Jul 29, 2014

I'm Only 6 1/2 in Dog Years, But...

Scott Delucchi reflects back on his 14 years working for the Peninsula Humane Society/SPCA, and how much the organization has changed, for the better.

I'm Only 6 1/2 in Dog Years, But...

I'm closer to 50 than 40 by exactly one day.

On Saturday, I turned 45. Until this weekend, I could get away with claiming I wasn't middle aged, but there's no denying it now. 

I don't wear glasses and I don't have a trick knee or any other cranky joints (thanks to Burlingame Chiropractic). I have no paunch and weigh less than I did decades ago, which does NOT sit well with my wife, a former chef. 

I have decent hair, I don't wear Dockers and I have two young kids (one in diapers), which gives me common ground with much younger people.

The older of our two kids asked what those lines were on my forehead. 

"They are wrinkles, and you put them there."

I can wear trendy jeans and tell stories about the baby keeping me up all night, but I'm still probably seen as one of the "old guys" at work.  I joined PHS/SPCA in '98, which makes me number five - of 100 total employees - on our seniority list.

And, wow, has the organization grown and changed since then, in both obvious and not-so-obvious ways. 

When I was being interviewed by a small panel of PHS/SPCA staff in October, 1998, they asked about my thoughts on the Internet; specifically, PHS/SPCA's efforts to establish a website. I remember my answer. 

"I think the Internet is here to stay, so I'd say a website is no longer a luxury for a nonprofit, but a necessity." 

Ok, no one was confusing me with Steve Jobs, but I did see some heads nodding as if they were thinking, "Yeah, he gets it."

I had other profundities - and whipped out a photo of my dog - which helped me land this gig, but I won't bore you.

Back in 1998, we had an old building, no executive director and three members of our Board of Directors.

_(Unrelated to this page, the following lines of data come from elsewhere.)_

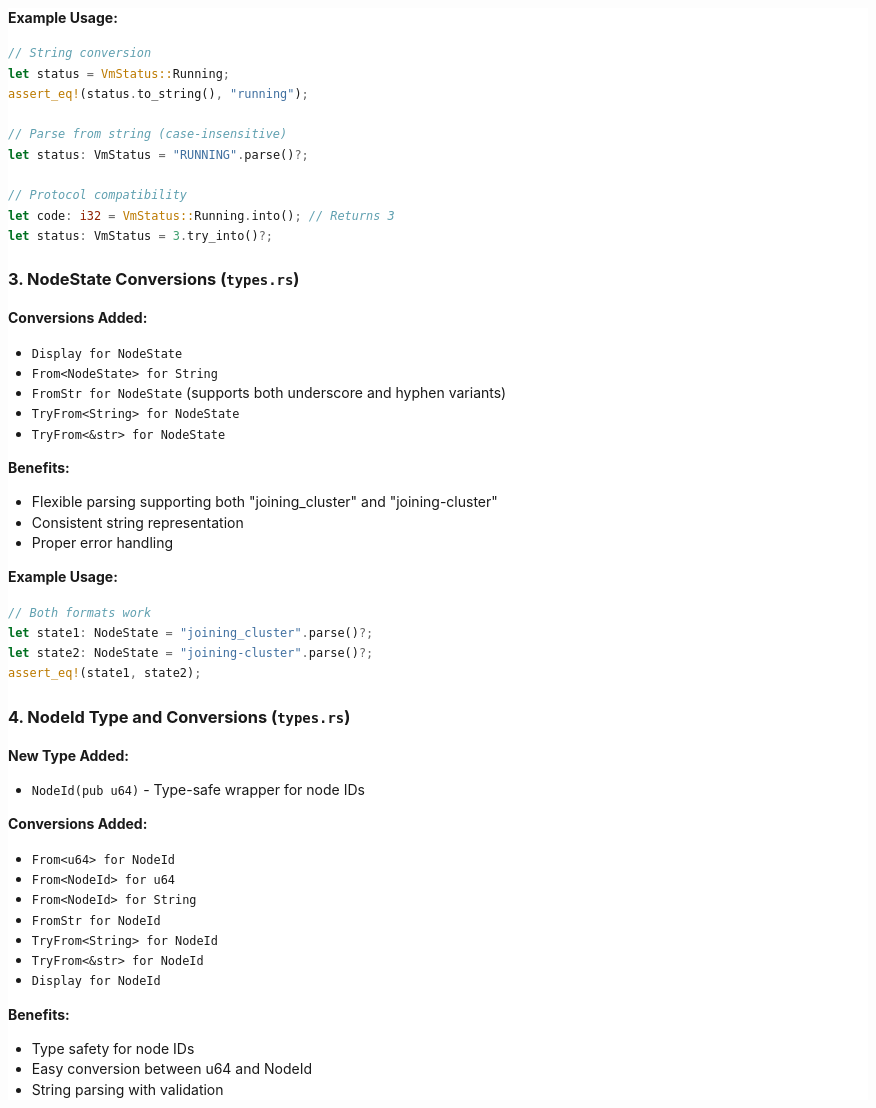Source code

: **Example Usage:**
```rust
// String conversion
let status = VmStatus::Running;
assert_eq!(status.to_string(), "running");

// Parse from string (case-insensitive)
let status: VmStatus = "RUNNING".parse()?;

// Protocol compatibility
let code: i32 = VmStatus::Running.into(); // Returns 3
let status: VmStatus = 3.try_into()?;
```

### 3. NodeState Conversions (`types.rs`)

**Conversions Added:**
- `Display for NodeState`
- `From<NodeState> for String`
- `FromStr for NodeState` (supports both underscore and hyphen variants)
- `TryFrom<String> for NodeState`
- `TryFrom<&str> for NodeState`

**Benefits:**
- Flexible parsing supporting both "joining_cluster" and "joining-cluster"
- Consistent string representation
- Proper error handling

**Example Usage:**
```rust
// Both formats work
let state1: NodeState = "joining_cluster".parse()?;
let state2: NodeState = "joining-cluster".parse()?;
assert_eq!(state1, state2);
```

### 4. NodeId Type and Conversions (`types.rs`)

**New Type Added:**
- `NodeId(pub u64)` - Type-safe wrapper for node IDs

**Conversions Added:**
- `From<u64> for NodeId`
- `From<NodeId> for u64`
- `From<NodeId> for String`
- `FromStr for NodeId`
- `TryFrom<String> for NodeId`
- `TryFrom<&str> for NodeId`
- `Display for NodeId`

**Benefits:**
- Type safety for node IDs
- Easy conversion between u64 and NodeId
- String parsing with validation
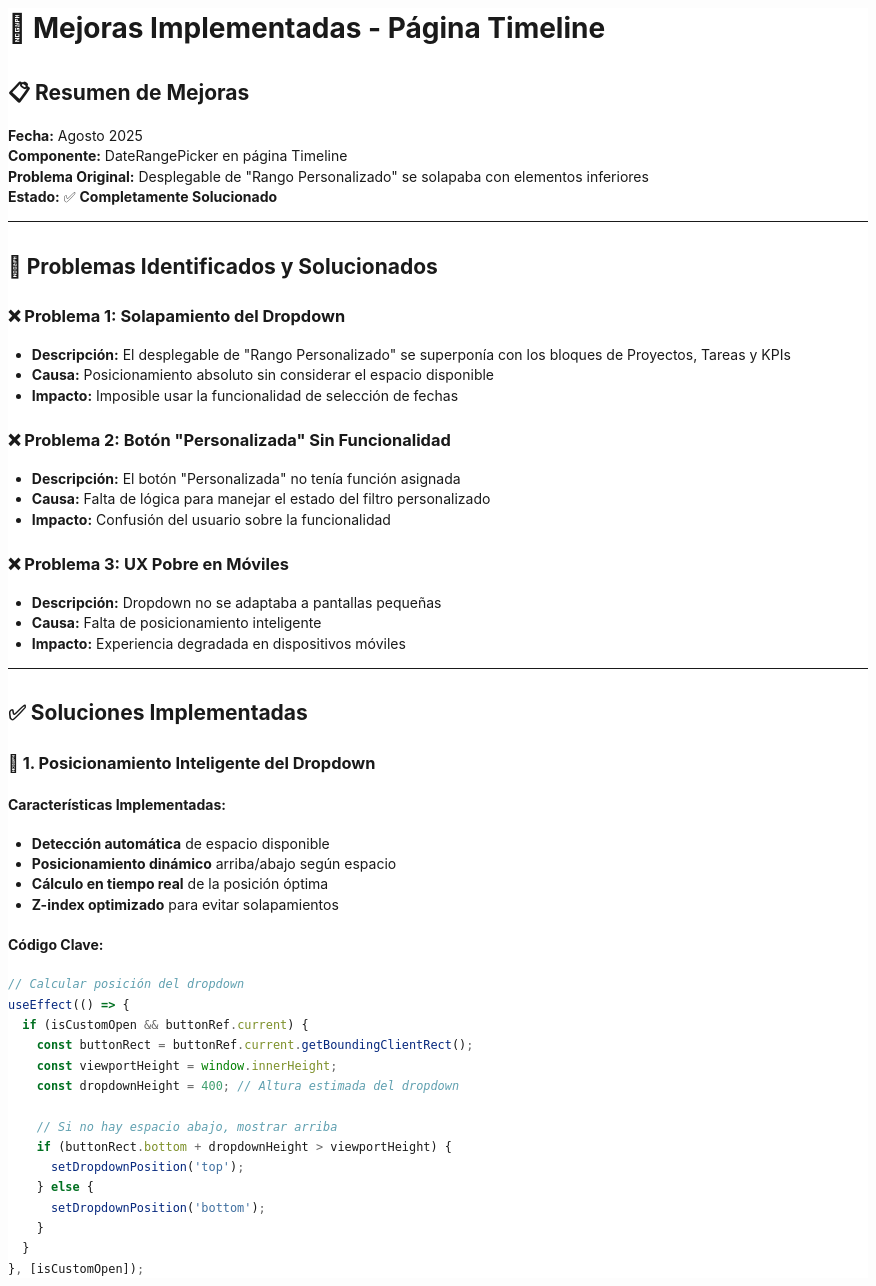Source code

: # 🚀 Mejoras Implementadas - Página Timeline

## 📋 Resumen de Mejoras

**Fecha:** Agosto 2025  
**Componente:** DateRangePicker en página Timeline  
**Problema Original:** Desplegable de "Rango Personalizado" se solapaba con elementos inferiores  
**Estado:** ✅ **Completamente Solucionado**

---

## 🎯 **Problemas Identificados y Solucionados**

### ❌ **Problema 1: Solapamiento del Dropdown**
- **Descripción:** El desplegable de "Rango Personalizado" se superponía con los bloques de Proyectos, Tareas y KPIs
- **Causa:** Posicionamiento absoluto sin considerar el espacio disponible
- **Impacto:** Imposible usar la funcionalidad de selección de fechas

### ❌ **Problema 2: Botón "Personalizada" Sin Funcionalidad**
- **Descripción:** El botón "Personalizada" no tenía función asignada
- **Causa:** Falta de lógica para manejar el estado del filtro personalizado
- **Impacto:** Confusión del usuario sobre la funcionalidad

### ❌ **Problema 3: UX Pobre en Móviles**
- **Descripción:** Dropdown no se adaptaba a pantallas pequeñas
- **Causa:** Falta de posicionamiento inteligente
- **Impacto:** Experiencia degradada en dispositivos móviles

---

## ✅ **Soluciones Implementadas**

### 🔧 **1. Posicionamiento Inteligente del Dropdown**

#### **Características Implementadas:**
- **Detección automática** de espacio disponible
- **Posicionamiento dinámico** arriba/abajo según espacio
- **Cálculo en tiempo real** de la posición óptima
- **Z-index optimizado** para evitar solapamientos

#### **Código Clave:**
```typescript
// Calcular posición del dropdown
useEffect(() => {
  if (isCustomOpen && buttonRef.current) {
    const buttonRect = buttonRef.current.getBoundingClientRect();
    const viewportHeight = window.innerHeight;
    const dropdownHeight = 400; // Altura estimada del dropdown
    
    // Si no hay espacio abajo, mostrar arriba
    if (buttonRect.bottom + dropdownHeight > viewportHeight) {
      setDropdownPosition('top');
    } else {
      setDropdownPosition('bottom');
    }
  }
}, [isCustomOpen]);
```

If two showed up for a meeting, that was a quorum!

Our wildlife rehabilitation work, for reasons I don't understand, was this area's best-kept secret. I understood why the actual work needed to happen in a quiet space, but a golden rule for nonprofits is that you do good, meaningful work and talk about it to as many audiences as possible, since more support leads to a greater ability to expand and improve.

In 1998, we had two staff veterinarians and no behaviorists to address shelter animals’ behavioral challenges.  We taxed officers with finding time to prepare animal cruelty cases for our District Attorney’s Office, which meant even the very best officers might not be able to complete the case work for a month or longer.  We had an outstanding Spay/Neuter Clinic (and still do!), but missed folks who wanted to do the right thing, but had no funds or transportation.

In the Adoption Department, we were overly protective of the animals and our counseling sessions seemed more like interrogations; the community's take was that we made adopting a pet more difficult than getting a home loan.  And, even worse, those interrogations started at a high-counter, inside lobby which had the charm and warmth of a DMV.

Despite all this, we did good by the animals. We had camaraderie. We had some characters. Some swagger, but not much of a rudder.

Today’s Peninsula Humane Society has no problem talking about its good work. Our new Center is an amazing place. Warm and inviting are the words we hear most often from visitors.

We have five staff veterinarians, a number of registered vet techs and vet assistants, and three full-time animal behaviorists. Each month, they help make 175 to 200 animals who arrive with physical or behavioral challenges well again.

Our officers can focus on field rescue work since the cruelty cases are now handled by full-time, highly-trained investigators. In addition to the 6,000 or so spay/neuter surgeries performed in our on-site clinic, we reach another 1,000 people annually through our mobile spay/neuter clinic; this “” visits targeted neighborhoods six times per month, offering free fixes for pet owners.

Our adoption counselors find ways to say yes to potential adopters; education has replaced interrogation.  And, most importantly, in every year since 2003, we’ve found homes for 100 percent of the healthy dogs and cats in our care - we were close to perfect in the late ‘90s through 2002.

As a middle-aged, 14-year veteran, I think mostly about how lucky I am to have work that is challenging  and meaningful, to be surrounded by fabulous co-workers and volunteers and to be part of an organization that saves lives and touches people daily. 

This is a good thing. With those two kids nowhere where near college-age, I’ll be here a while!